Something over four hundred years ago, Govert Flinck (1615-1660) was born in Cleves and Ferdinand Bol (1616-1680) was born in Dordrecht – they were contemporaries. After their initial schooling as painters, when they were about twenty, the tow talented artists moved to Amsterdam, where they finished their training under Rembrandt, who at that time was at the height of his fame. Even though Flinck and Bol soon ranked alongside the most successful painters in Amsterdam, and even surpassed Rembrandt in that regard, they remained in their famous teacher’s shadow in the centuries that followed. To honour Govert Flinck and Ferdinand Bol, the Rembrandt House Museum and the Amsterdam Museum came together to produce a major double exhibition and this book, in which the two artists are portrayed and compared.

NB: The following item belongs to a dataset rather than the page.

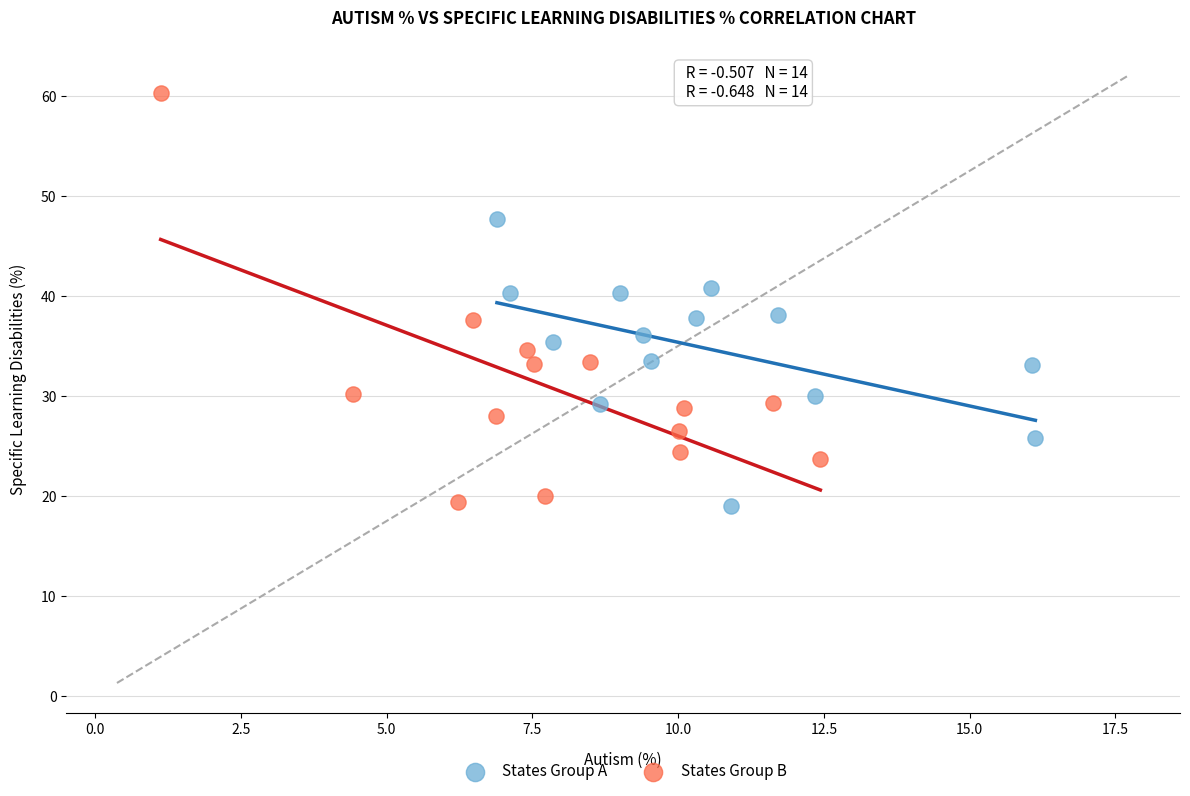

Which series has the largest Y range (max minus min)?

States Group B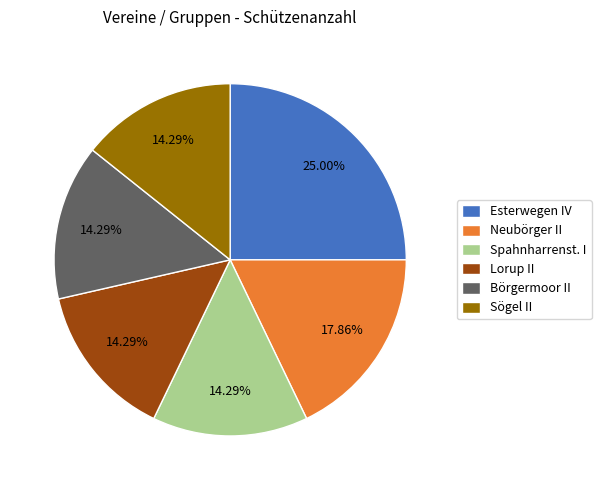

Which category has the biggest portion of the pie?

Esterwegen IV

As advanced students, they took part in the production process in the workshop and in so doing mastered Rembrandt’s style. After they had set themselves up as artists in their own right, Flinck and Bol still worked in Rembrandt’s style for some years, before adopting a different, more classicist approach. Flinck emerged as a true virtuoso who worked in different painting styles, depending on the commission. Bol stuck to what Rembrandt had taught him for longer and did not develop a brighter palette and a smoother style until around 1650. Bol, moreover, was the only one of Rembrandt’s pupils to produce a substantial graphic oeuvre, amounting to twenty or so skilfully etched prints.
This book chronicles the latest insights into Govert Flinck and Ferdinand Bol, in longer essays and focus contributions on individual themes that present a fascinating insight into their life and work: from their training with Rembrandt to their great successes as independent artists excelling at large history paintings and elegant portraits. The essays explore their exceptional artistic talent and examine the family connections and social networks that were crucial to their success. Bol and Flinck were awarded prestigious commissions – from private individuals and rulers, and from city institutions including the civic guard and the town hall. Fifteen paintings by Bol and Flinck were restored especially for the exhibition. Words and images combine to make this book a valuable addition tot art-lovers’ libraries.